By Tom Stundza -- Purchasing, 1/17/2008

Steel demand in the U.S. softened last year, evidenced by low shipments, shrunken inventories and reduced imports. The weak dollar and high freight prices could keep steel imports depressed in 2008, traders suggest. And buyers don't seem to be too concerned, mostly because they have few plans to boost imports until prices are more favorable and shipping costs deflate.

With end-use buyers keeping an eye on in-plant inventories and service centers working to reduce their stockpiles, "things were downright tough for importers in the second half of 2007," says David Phelps, president of the American Institute for International Steel in McLean, Va. "Surging ocean freight rates and the weakening dollar, will continue to squeeze the ability of importers to bring steel into the U.S. market this year," he adds.

"The late-2007 decline in finished-steel imports shows that higher prices in many other international markets, along with record high ocean freight rates, leaves the U.S. market a challenging market to import steel from areas outside Canada and Mexico at this time," says Phelps.

Michael Willemse, research analyst at CIBC World Markets in Toronto, agrees there will continue to be "lower import opportunities" in North America for a while.

"Recent increases in foreign steel prices and the recent weakness in the U.S. dollar suggest that steel import activity into North America will likely remain depressed over the next 12 to18 months," he writes to clients. He adds that "the higher global steel prices have resulted in a significant decline in the spread between U.S. and foreign prices, which also has resulted in a decline in net imports of steel products into the U.S.—and throughout North America."

Monthly U.S. carbon steel imports averaged 5,769,000 tons in January-October 2007 vs. 7,769,000 tons over the same period in 2006, a 26% decline. Buyers polled throughout the second half of 2007 reported limited import activity due to a lack of need, elevated shipping costs and strong offshore market demand. They also were far less interested than they had been earlier in the year in sourcing offshore because the weaker dollar boosted steel prices from foreign mills.

Projected import totals for 2007 will be between 32 million and 34 million tons, which will be substantially lower than the 45.3 million tons shipped here in 2006. Looking ahead, Phelps suggests that "total steel imports will be about flat this year" because overall demand will be "stagnant" at about the same tonnage as last year and the weak dollar will continue to make foreign-made steel pricey for domestic buyers and freight rates will continue to be high because of energy costs and capacity issues.

DATASET »

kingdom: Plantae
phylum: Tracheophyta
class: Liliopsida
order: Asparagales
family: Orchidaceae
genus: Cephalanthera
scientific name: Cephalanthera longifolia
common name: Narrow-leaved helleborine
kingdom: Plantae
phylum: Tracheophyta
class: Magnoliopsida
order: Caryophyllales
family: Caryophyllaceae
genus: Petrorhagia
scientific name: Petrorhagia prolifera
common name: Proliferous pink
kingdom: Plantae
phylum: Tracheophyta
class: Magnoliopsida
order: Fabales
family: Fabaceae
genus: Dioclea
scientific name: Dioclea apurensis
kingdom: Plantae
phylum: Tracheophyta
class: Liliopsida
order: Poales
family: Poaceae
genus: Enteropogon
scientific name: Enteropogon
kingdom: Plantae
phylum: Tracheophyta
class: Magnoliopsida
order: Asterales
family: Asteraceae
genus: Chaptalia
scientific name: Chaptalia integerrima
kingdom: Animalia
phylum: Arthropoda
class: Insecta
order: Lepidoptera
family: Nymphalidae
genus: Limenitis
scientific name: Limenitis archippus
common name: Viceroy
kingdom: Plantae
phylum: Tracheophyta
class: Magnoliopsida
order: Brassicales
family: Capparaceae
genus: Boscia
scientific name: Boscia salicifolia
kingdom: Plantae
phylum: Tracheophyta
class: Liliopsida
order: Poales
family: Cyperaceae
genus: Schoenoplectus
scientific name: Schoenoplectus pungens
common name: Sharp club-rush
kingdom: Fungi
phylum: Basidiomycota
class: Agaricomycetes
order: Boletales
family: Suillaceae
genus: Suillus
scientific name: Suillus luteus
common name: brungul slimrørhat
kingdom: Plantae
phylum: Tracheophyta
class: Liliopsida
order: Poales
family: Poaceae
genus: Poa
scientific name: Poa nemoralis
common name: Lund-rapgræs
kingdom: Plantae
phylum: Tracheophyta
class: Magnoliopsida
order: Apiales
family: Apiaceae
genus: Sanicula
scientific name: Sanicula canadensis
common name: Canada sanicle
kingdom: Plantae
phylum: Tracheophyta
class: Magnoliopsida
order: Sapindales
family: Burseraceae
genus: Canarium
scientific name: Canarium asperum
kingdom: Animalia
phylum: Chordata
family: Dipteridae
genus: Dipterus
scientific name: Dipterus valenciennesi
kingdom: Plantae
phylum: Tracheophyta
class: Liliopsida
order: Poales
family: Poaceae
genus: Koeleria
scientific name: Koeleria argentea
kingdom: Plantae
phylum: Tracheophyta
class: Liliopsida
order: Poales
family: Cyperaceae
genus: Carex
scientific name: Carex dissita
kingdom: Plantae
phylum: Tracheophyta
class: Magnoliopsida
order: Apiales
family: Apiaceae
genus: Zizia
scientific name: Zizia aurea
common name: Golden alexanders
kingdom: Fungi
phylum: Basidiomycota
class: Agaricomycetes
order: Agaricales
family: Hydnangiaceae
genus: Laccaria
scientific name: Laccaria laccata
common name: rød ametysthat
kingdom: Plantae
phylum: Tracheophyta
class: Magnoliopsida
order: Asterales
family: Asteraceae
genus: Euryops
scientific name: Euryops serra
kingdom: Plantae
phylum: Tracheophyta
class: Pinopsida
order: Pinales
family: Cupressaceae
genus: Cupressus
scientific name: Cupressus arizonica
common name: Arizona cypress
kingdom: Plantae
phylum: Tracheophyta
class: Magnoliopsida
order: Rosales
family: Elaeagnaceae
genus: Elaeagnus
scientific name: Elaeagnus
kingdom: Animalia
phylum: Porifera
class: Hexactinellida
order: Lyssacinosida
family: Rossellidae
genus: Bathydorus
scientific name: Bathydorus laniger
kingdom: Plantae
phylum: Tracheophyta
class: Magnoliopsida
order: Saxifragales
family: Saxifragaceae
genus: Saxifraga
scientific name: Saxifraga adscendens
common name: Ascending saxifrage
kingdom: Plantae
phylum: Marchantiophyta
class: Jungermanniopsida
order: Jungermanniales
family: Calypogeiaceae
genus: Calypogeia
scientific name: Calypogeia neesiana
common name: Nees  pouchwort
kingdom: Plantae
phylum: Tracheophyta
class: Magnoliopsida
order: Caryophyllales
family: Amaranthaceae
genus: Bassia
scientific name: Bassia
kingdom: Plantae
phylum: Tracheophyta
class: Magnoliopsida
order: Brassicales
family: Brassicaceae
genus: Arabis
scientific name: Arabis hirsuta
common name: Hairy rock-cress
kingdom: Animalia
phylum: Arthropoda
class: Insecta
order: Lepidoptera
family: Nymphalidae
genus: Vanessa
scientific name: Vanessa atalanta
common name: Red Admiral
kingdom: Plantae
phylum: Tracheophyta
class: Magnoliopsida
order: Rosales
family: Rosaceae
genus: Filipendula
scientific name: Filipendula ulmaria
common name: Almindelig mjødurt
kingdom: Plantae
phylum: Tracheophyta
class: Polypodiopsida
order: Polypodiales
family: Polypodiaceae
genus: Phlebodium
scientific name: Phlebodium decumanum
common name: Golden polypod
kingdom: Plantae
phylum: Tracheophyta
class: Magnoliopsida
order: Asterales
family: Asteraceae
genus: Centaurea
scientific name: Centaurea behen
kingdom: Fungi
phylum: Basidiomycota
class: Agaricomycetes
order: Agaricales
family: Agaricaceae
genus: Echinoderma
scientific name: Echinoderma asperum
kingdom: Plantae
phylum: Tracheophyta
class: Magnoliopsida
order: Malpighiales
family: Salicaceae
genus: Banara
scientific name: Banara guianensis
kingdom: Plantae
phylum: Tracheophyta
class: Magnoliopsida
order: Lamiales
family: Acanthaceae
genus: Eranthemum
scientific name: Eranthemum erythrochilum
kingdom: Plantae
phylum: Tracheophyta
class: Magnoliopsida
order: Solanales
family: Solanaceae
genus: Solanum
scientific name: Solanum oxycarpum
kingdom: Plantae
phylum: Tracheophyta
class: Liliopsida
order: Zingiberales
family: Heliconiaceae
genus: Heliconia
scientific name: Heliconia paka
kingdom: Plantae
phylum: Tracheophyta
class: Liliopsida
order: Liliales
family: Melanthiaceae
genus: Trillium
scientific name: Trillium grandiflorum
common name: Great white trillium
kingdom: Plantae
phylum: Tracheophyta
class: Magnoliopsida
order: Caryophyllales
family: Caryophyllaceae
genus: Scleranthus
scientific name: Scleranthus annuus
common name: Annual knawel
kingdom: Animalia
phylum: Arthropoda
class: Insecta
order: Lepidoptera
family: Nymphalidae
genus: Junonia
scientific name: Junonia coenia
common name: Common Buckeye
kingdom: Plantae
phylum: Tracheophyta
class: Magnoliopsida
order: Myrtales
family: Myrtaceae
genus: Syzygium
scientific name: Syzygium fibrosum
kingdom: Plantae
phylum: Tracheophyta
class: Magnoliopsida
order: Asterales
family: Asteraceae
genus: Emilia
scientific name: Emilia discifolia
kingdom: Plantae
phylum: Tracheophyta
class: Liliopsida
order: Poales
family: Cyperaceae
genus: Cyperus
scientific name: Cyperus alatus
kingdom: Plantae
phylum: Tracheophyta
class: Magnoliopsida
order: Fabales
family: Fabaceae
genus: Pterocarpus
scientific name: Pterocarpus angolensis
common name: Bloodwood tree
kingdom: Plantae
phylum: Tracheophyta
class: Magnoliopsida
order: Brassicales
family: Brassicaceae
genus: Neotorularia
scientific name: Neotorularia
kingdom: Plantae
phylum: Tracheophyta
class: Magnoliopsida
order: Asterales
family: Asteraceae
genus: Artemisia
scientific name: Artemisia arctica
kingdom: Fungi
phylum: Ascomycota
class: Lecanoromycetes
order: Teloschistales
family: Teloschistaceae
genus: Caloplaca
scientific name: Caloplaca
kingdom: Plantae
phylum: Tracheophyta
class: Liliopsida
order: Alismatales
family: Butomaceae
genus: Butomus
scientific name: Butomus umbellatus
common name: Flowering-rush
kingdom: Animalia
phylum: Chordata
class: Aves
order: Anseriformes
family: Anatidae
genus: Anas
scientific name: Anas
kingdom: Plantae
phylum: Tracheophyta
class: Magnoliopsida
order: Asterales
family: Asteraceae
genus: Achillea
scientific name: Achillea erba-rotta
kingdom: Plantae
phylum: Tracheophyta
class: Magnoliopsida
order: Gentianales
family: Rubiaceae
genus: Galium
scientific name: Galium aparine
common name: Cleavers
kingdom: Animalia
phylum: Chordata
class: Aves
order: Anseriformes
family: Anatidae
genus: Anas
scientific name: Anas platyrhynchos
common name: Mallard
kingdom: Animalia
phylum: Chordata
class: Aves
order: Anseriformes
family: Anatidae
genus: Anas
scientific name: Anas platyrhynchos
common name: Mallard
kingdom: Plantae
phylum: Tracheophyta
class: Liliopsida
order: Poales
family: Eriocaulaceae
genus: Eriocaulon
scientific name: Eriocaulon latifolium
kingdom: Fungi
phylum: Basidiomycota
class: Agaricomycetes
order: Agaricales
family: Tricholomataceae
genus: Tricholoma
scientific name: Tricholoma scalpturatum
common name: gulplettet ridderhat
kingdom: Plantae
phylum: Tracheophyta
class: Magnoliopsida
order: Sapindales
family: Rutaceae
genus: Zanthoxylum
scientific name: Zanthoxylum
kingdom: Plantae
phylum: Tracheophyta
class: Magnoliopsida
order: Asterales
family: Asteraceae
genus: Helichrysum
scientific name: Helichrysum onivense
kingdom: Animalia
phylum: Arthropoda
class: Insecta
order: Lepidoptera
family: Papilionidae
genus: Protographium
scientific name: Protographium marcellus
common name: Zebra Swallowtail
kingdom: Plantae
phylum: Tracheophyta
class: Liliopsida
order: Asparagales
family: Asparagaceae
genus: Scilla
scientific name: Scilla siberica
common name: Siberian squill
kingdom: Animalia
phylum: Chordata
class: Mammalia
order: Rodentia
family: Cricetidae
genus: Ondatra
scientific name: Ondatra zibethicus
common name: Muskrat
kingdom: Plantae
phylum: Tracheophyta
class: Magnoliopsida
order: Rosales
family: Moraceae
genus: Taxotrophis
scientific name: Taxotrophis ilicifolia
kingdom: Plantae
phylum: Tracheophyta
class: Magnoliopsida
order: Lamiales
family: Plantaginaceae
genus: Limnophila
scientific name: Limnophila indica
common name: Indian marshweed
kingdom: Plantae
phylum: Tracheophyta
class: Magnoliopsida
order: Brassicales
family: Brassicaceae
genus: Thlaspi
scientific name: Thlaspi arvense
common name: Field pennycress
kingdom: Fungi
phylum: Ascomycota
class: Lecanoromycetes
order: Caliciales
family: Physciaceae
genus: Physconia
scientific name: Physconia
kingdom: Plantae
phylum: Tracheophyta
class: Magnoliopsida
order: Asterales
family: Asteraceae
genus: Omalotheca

DIRECTIONS »
#1 In the article on U.S. steel imports, what position does David Phelps hold?
#2 Write the next part of the article on U.S. steel imports, starting after its final sentence.
The rows are unrelated to the article on U.S. steel imports.

WRITTEN ANSWERS »
#1 He is president of the American Institute for International Steel in McLean, Va.

#2
Eliminating too much inventory in 2007 stretched out well into the third quarter. U.S. market prices flagged in the face of this inventory correction, but demand and prices surged in such other markets as the European Union, Russia, Eastern Europe, Latin America, parts of Asia and the Middle East. "The unusual pricing structure meant that U.S. prices were not, as they usually are, the highest in the world," says Phelps. "With surging ocean freight rates, the weakening dollar, importing became more and more difficult as the year wore on."

Phelps believes that the U.S. steel market "appears to be in yet another transition" in early 2008. Entering 2008, historically low inventories at service centers, a decrease in production at U.S. mills and reduced stocks at original equipment manufacturers (OEMs) could generate more mill-favorable pricing and an improvement in import order taking—if the market improves. In fact, domestic mills have been increasing list prices for first-quarter deliveries.

Willemse sees an increase in overall steel prices over the next few quarters "as North American steel producers gain greater pricing power due to limited import offerings and a moderate increase in demand from steel buyers who will likely need to begin restocking inventories."

Analysts note that prices from offshore mill could be a mess this year. European steelmakers, for example, are choking on inventory just now and are facing such headwinds as rising raw material costs and moderating demand growth. Asian demand trends are uncertain.

And, according to Chicago-based independent analyst Michelle Applebaum, "a combination of strong demand in China plus maintenance outages is driving prices higher in the domestic market there making it unattractive for Chinese steelmakers to ship products overseas." She adds that high freight rates and changes to the country's export tax regime are exacerbating the export problem.

In this swirling trade environment, many U.S. and Canadian end-use and service center buyers polled in December project no tsunami in foreign-steel purchasing. Also note that these buyers generally disagree with some other analysts who believe the 2008 U.S. steel market is about to swing into a boom-demand, tight-supply scenario.

Even Phelps reckons that this year will be a tale of two steel markets: "There will be an improving market in the first half because inventories have to be restocked; and, since prices in Europe and elsewhere overseas are declining because of excess supply, there will be more opportunities for import ordering," he says. "But, the outlook for the U.S. steel market in the second half is less certain—and could weaken if housing crisis snowballs and depresses consumer spending further on such items as cars, trucks, white goods and various durable goods."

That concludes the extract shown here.